- _Selected excerpt_:
————————
Hi fellow wikipedians! I've just uploaded a large, detailed illustration of the Hall effect to Commons - see Image:Hall_effect.png -- Peo from danish Wikipedia
Nice!!-- Krackpipe 18:07, 10 May 2005 (UTC)
The diagram is great! excellent addition to the article Kupojsin 11:59, 2 February 2007 (UTC)
What is the symbol for a Hall effect sensor (3 wire type) for use in a schematic diagram ? - Joshua Hrouda, 26/7/05
A full range of Hall Effect related articles at: http://www.bbautomacao.com/Sensors.htm
Some of the diagrams on the site belong to a company ( Raztec). Something should probably be done about this.
most likely the now unavailable (on their site) diagrams were stolen from wikipedia
How does the Hall voltage build up if only one type of charge accumulates at one side of the conductor? For example, electric current is the flow of electrons so they deviate from their 'normal' path and 'rush' to one side of the conductor. But where does the positive charge to accumulate at the opposite side of the conductor come from? RokasT 11:32, 30 December 2006 (UTC)
Thanks for your explanation. ;-) RokasT 20:54, 1 April 2007 (UTC)
————————
[Entries drawn from a collection]
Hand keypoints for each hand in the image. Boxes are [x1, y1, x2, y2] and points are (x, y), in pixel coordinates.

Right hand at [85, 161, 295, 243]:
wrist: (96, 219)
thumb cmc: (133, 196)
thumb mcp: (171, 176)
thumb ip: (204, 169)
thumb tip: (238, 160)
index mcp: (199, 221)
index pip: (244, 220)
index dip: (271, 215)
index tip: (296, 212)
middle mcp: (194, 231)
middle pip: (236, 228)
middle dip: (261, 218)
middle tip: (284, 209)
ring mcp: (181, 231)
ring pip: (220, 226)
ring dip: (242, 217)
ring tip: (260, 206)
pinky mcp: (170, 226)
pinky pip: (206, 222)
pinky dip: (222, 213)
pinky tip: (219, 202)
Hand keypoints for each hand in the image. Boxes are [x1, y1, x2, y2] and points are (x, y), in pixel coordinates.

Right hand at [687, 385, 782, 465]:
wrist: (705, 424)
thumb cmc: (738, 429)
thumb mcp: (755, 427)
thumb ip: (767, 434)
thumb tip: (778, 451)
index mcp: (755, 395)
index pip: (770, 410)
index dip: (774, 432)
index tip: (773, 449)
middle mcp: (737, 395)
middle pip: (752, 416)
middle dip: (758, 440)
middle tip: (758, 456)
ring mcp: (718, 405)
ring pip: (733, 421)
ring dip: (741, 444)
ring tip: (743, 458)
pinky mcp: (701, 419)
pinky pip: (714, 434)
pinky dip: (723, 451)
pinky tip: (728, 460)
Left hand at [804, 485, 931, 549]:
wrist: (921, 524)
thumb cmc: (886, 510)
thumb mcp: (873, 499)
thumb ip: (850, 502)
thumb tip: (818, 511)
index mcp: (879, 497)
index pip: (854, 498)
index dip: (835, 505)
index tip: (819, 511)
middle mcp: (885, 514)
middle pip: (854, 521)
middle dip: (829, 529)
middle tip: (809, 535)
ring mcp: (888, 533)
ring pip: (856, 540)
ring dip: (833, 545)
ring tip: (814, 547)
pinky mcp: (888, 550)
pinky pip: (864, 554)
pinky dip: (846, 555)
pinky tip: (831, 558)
————————
- _Problem_: According to the Hall effect discussion, which company owns some of the diagrams on the linked site? The listing is separate material and has no connection to the Hall effect discussion.

- _Reply_: Raztec.